Prof. Dr. Katharina Hölzle: Deutschland ist in klassischen Technologien stark, etwa in Fertigungs- und Produktionstechnologien, Materialforschung und Biotechnologien. Auch Quantentechnologien entwickeln sich gut, dank gezielter Förderungen und wachsender Ökosysteme. Herausfordernd sind dagegen digitale Technologien: Softwareentwicklung, Cloud-Technologien, Cybersecurity. Die Zukunft liegt in der Verbindung von Fertigung und Digitalisierung, doch hier sehe ich noch erheblichen Nachholbedarf, sowohl bei Ingenieuren als auch bei Informatikern. Auch in Robotik und KI haben wir viele innovative Mittelständler. Aber ohne die Integration von KI in die Fertigungsprozesse können wir unser Potenzial nicht voll ausschöpfen. Wir müssen also unsere Stärken in der Produktion stärker mit digitalen Kompetenzen verzahnen.

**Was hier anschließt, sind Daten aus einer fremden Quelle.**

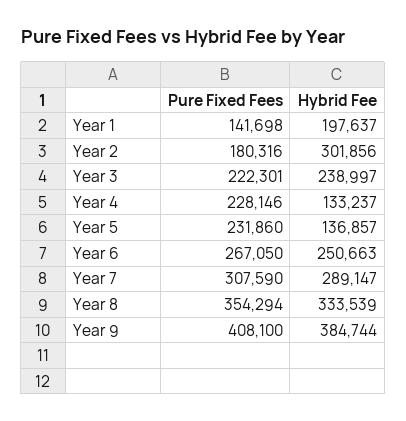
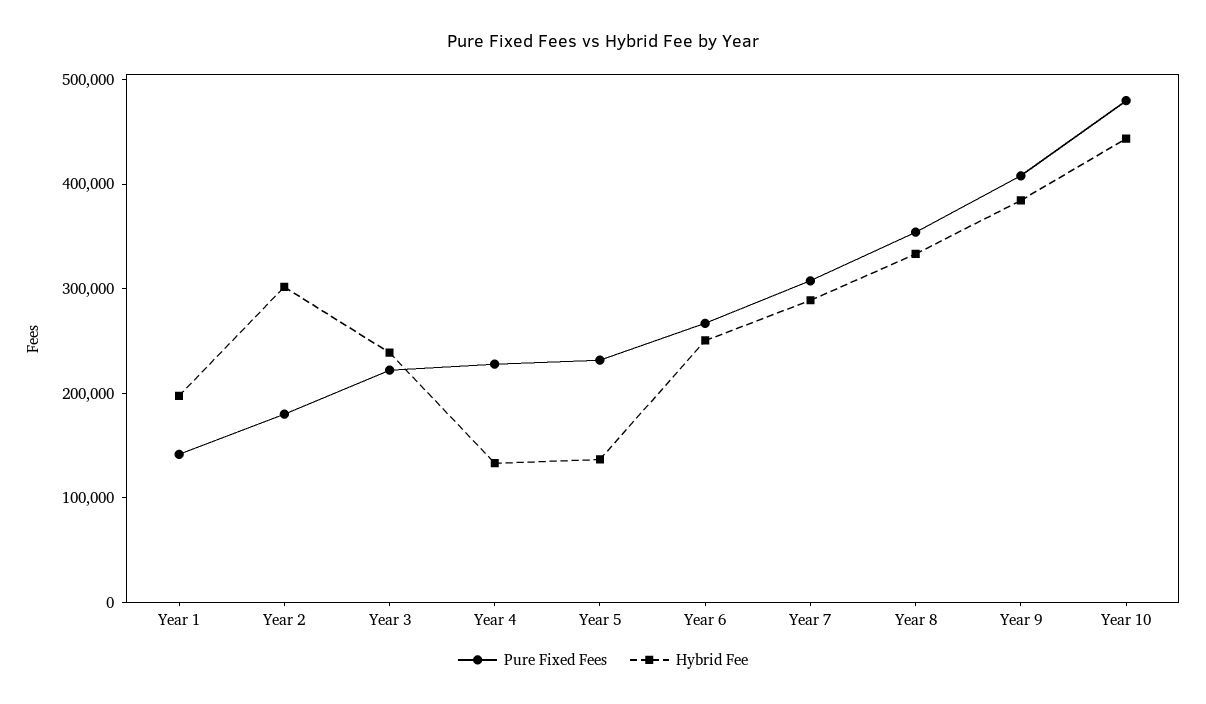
Pure Fixed Fees, Year 10: none -> 480000
Hybrid Fee, Year 10: none -> 440000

Nicole Steinicke: Wie nimmt man insbesondere die kleinen und mittelständischen Unternehmen bei all diesen Veränderungen mit? Wie kommen Unternehmen in einen Veränderungsprozess?
Prof. Dr. Katharina Hölzle: In Deutschland gibt es eine Vielzahl von Angeboten: IHK-Initiativen, Digitalzentren, Digital Hubs, Innovationsgutscheine, Förderprogramme und kostenlose Beratungs- oder Weiterbildungsmaßnahmen. Prinzipiell kann sich kein Unternehmen beschweren, dass es keine Unterstützung bekommt.
Das Problem ist eher die Nutzung: Eine Gruppe von Unternehmen nimmt diese Angebote aktiv wahr, aber eine nicht unerhebliche Zahl kommt einfach nicht – oft, weil sie die Notwendigkeit noch nicht erkannt hat. Allerdings ist die Eigeninitiative der Unternehmen entscheidend. Wer sich digital transformieren will, muss auch den ersten Schritt machen und die bestehenden Angebote aktiv nutzen.
Nicole Steinicke: Wo sehen Sie Deutschland in 3 bis 5 Jahren?
Prof. Dr. Katharina Hölzle: Da ich Berufsoptimistin bin, sehe ich Deutschland in 3 bis 5 Jahren als ein Land, das es geschafft hat, substanziell bürokratische Richtlinien abzubauen und die Verwaltung zu digitalisieren. Wir als Gesellschaft müssen allerdings Eigenverantwortung übernehmen und erkennen, dass wir mitgestalten müssen – in Unternehmen, in Forschung und im Alltag. Die Grundlagen sind da: Biotechnologien, regenerative Energien, Quantentechnologien, KI. Jetzt kommt es darauf an, diese Technologien in die Praxis zu bringen. Deutschland hat die Ressourcen und die Expertise. Wir müssen nur aus der Komfortzone heraus und die Chancen konsequent nutzen.
Das Gespräch führte Chefredakteurin Nicole Steinicke.